_İncelenecek Metin_.
★ ★ ★ ★

Hükmün tashihini düzenleyen HMK"nun 304/1. maddesinde "Hükümdeki yazı ve hesap hataları ile diğer benzeri açık hatalar, mahkemece resen veya taraflardan birinin talebi üzerine düzeltilebilir. Hüküm tebliğ edilmişse hâkim, tarafları dinlemeden hatayı düzeltemez. Davet üzerine taraflar gelmezse, dosya üzerinde inceleme yapılarak karar verilebilir." şeklinde düzenleme mevcuttur. Hüküm kısmında farklı borçlulardan birisinin isminin yer alması gerekirken diğerinin isminin yer alması tashih yoluyla düzeltilebilecek açık bir yazı hatası niteliğinde değildir.
HUMK"nun 381. maddesi gereğince (6100 sayılı yeni HMK m. 294) mahkeme, hazır olan tarafların iddia ve savunmalarını dinledikten sonra yargılamanın sona erdiğini bildirerek kararını tefhim eder. Kararın tefhimi en az, aynı yasanın 388. maddesinde belirtilen hüküm sonucunun duruşma tutanağına geçirilerek okunması suretiyle olur. HUMK"nun 388/son maddesi (6100 sayılı yeni HMK m. 297) gereğince de istek sonuçlarından her biri hakkında verilen hükümle, taraflara yüklenen borç ve tanınan hakların, mümkünse sıra numarası altında birer birer açık, şüphe ve tereddüt uyandırmayacak şekilde gösterilmesi gereklidir. Yine aynı kanunun 389. maddesinde de hüküm kısmında iki tarafa yüklenen ve tanınan vazife ve hakların tereddüte yer vermeyecek şekilde belirtilmesi zorunluluğu tekrarlanmıştır. Aynı maddenin son fıkrası gereğince de zorunlu nedenlerle yalnız hüküm sonucunun tefhim edildiği hallerde, gerekçeli kararın sonradan belli bir süre içinde yazılması mümkündür. Bu gibi hallerde de HUMK"nun 388. maddesine uygun olarak tarafların hak ve yükümlülüklerini açıkça gösteren kısa karar ile daha sonra yazılan gerekçeli kararın birbirine uygun olması zorunludur. Esasen kısa kararı yazıp, tefhim etmekle davadan elini çekmiş olan hakimin artık bu kararını değiştirmesine yasal olanak da yoktur. Kısa kararla gerekçeli kararın birbirinden farklı olması, yargılamanın aleniyeti ve kararların alenen tefhim olunmasına ilişkin Anayasa"nın 141. maddesi ile HUMK"nun yukarıda değinilen buyurucu nitelikteki maddelerine de aykırı bir durum yaratır. Ayrıca bu husus kamu düzeni ile ilgili olup, gözetilmesi yasa ile hakime yükletilmiş bir görevdir.

★ ★ ★ ★

_Veriler_.

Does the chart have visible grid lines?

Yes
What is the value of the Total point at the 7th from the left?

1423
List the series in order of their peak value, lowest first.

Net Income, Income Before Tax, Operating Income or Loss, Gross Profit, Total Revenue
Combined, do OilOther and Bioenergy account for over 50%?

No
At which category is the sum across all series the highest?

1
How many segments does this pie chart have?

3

★ ★ ★ ★

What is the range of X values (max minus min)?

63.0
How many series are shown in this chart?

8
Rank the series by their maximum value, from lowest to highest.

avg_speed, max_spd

★ ★ ★ ★

_Alıştırmalar_.
#1 Kayıtlardan "lowest" dizesini içeren her satırı çıkarın; büyük-küçük harf ayrımı gözetilmelidir.
#2 Hükmün tashihi ve kararın tefhimiyle ilgili metni, son cümlesinden sonra gelecek biçimde devam ettirin.
Metinle kayıtlar arasında hiçbir bağlantı yoktur.

_Beklenen Çıktılar_.
#1
List the series in order of their peak value, lowest first.
Rank the series by their maximum value, from lowest to highest.

#2
Somut olayda, mahkemece kısa kararın verildiği duruşma tutanağında, borçlu ... hakkındaki takibin iptaline hükmedildiği halde, gerekçeli kararda gerekçe kısmında ve daha sonra tashih yoluyla hüküm kısmında diğer borçlu... hakkında takibin iptaline hükmedilmiş, böylece kısa karar ile gerekçeli karar arasında aykırılık meydana getirilmiştir.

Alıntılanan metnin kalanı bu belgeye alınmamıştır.